Outre la petite phrase sur la relation logique entre festivals, Cannes et cinéma d'auteur qu'analyse l'ex-rédacteur en chef des Cahiers du Cinéma, Emmanuel Burdeau, dans son premier papier pour Mediapart ce jour, le discours de Gilles Jacob lors de la conférence de presse contenait une autre perle, en forme d'excellente surprise : la décision du Festival de mettre en ligne les cinq premières minutes de chacun des films de la sélection officielle (compétition et Un certain regard).
Cette initiative traduit un double mouvement. D'un côté, la volonté clairement affichée de considérer désormais l'internet comme l'un des supports à part entière du cinéma, et de profiter de sa puissance pour faciliter un accès mondial aux films. De l'autre, le refus de céder à des usages et des pratiques supposés aller de pair avec ces évolutions technologiques et qu'on peut sommairement qualifier de culture du zapping.
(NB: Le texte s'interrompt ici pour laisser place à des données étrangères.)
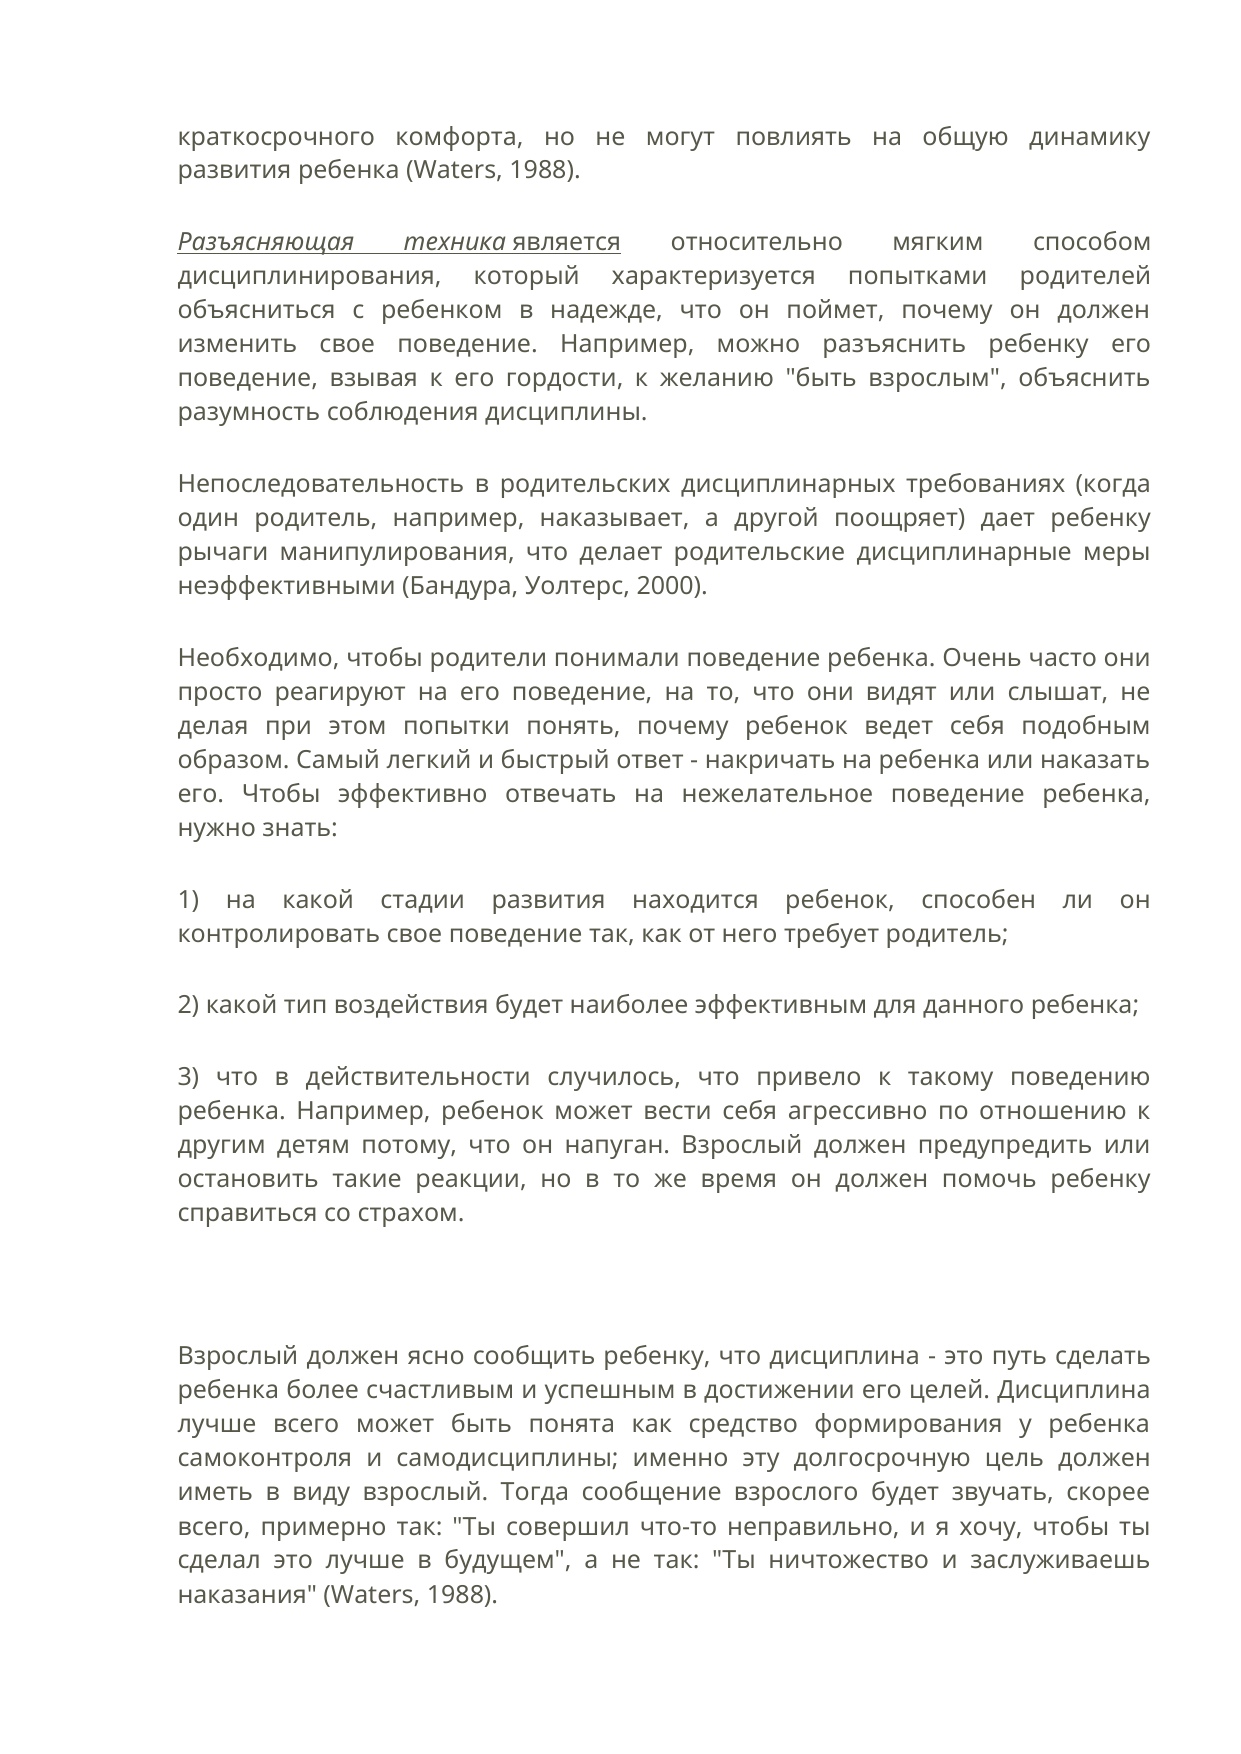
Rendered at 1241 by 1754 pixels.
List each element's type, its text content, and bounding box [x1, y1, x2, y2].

text 1) на какой стадии развития находится ребенок, способен ли он контролировать свое поведение так, как от него требует родитель; [177, 881, 1152, 949]
text Необходимо, чтобы родители понимали поведение ребенка. Очень часто они просто реагируют на его поведение, на то, что они видят или слышат, не делая при этом попытки понять, почему ребенок ведет себя подобным образом. Самый легкий и быстрый ответ - накричать на ребенка или наказать его. Чтобы эффективно отвечать на нежелательное поведение ребенка, нужно знать: [177, 639, 1152, 844]
text 2) какой тип воздействия будет наиболее эффективным для данного ребенка; [177, 987, 1152, 1021]
text Разъясняющая техника является относительно мягким способом дисциплинирования, который характеризуется попытками родителей объясниться с ребенком в надежде, что он поймет, почему он должен изменить свое поведение. Например, можно разъяснить ребенку его поведение, взывая к его гордости, к желанию "быть взрослым", объяснить разумность соблюдения дисциплины. [177, 224, 1152, 428]
text Непоследовательность в родительских дисциплинарных требованиях (когда один родитель, например, наказывает, а другой поощряет) дает ребенку рычаги манипулирования, что делает родительские дисциплинарные меры неэффективными (Бандура, Уолтерс, 2000). [177, 466, 1152, 602]
text 3) что в действительности случилось, что привело к такому поведению ребенка. Например, ребенок может вести себя агрессивно по отношению к другим детям потому, что он напуган. Взрослый должен предупредить или остановить такие реакции, но в то же время он должен помочь ребенку справиться со страхом. [177, 1058, 1152, 1229]
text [177, 118, 1152, 186]
text Взрослый должен ясно сообщить ребенку, что дисциплина - это путь сделать ребенка более счастливым и успешным в достижении его целей. Дисциплина лучше всего может быть понята как средство формирования у ребенка самоконтроля и самодисциплины; именно эту долгосрочную цель должен иметь в виду взрослый. Тогда сообщение взрослого будет звучать, скорее всего, примерно так: "Ты совершил что-то неправильно, и я хочу, чтобы ты сделал это лучше в будущем", а не так: "Ты ничтожество и заслуживаешь наказания" (Waters, 1988). [177, 1338, 1152, 1610]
Oui internet est l'avenir du cinéma, non il ne va pas réduire les films à leurs produits dérivés dans une postmodernité qui ne relèverait que du gadget. Le statement est d'importance au moment où les bandes-annonces sont de loin, s'agissant du cinéma, ce qui circule le plus sur internet. Souvent même avant que les films soient réellement terminés. On peut ainsi, par exemple, voir depuis plusieurs mois sur le net un trailer d'Inglorious Basterds nouveau film de Tarrantino, dont Thierry Frémaux ne cachait pas lors de cette même conférence de presse qu'il n'était pas fini de monter mais qu'il serait prêt pour Cannes où il est en compétition.
En montrant sur son site officiel, à mesure qu'il seront projetés, les cinq premières minutes de chaque film, le Festival nous intime d'entrer dans les œuvres par leur porte. Pour ceux qui, comme moi, ont toujours préféré, pour s'en faire une idée, lire les premières pages d'un livre plutôt que sa quatrième de couverture, c'est une formidable nouvelle. L'occasion de rappeler qu'à l'instar de la musique ou de la littérature, le cinéma est peut-être d'abord et avant tout un art de la durée, fut-elle aussi brève que les cinq premières minutes – dont on ne dira jamais assez combien – bon sang, mais c'est bien sûr ! – elles sont plus décisives encore que les trop fameuses cinq dernières.
A suivre donc sur le site officiel du festival.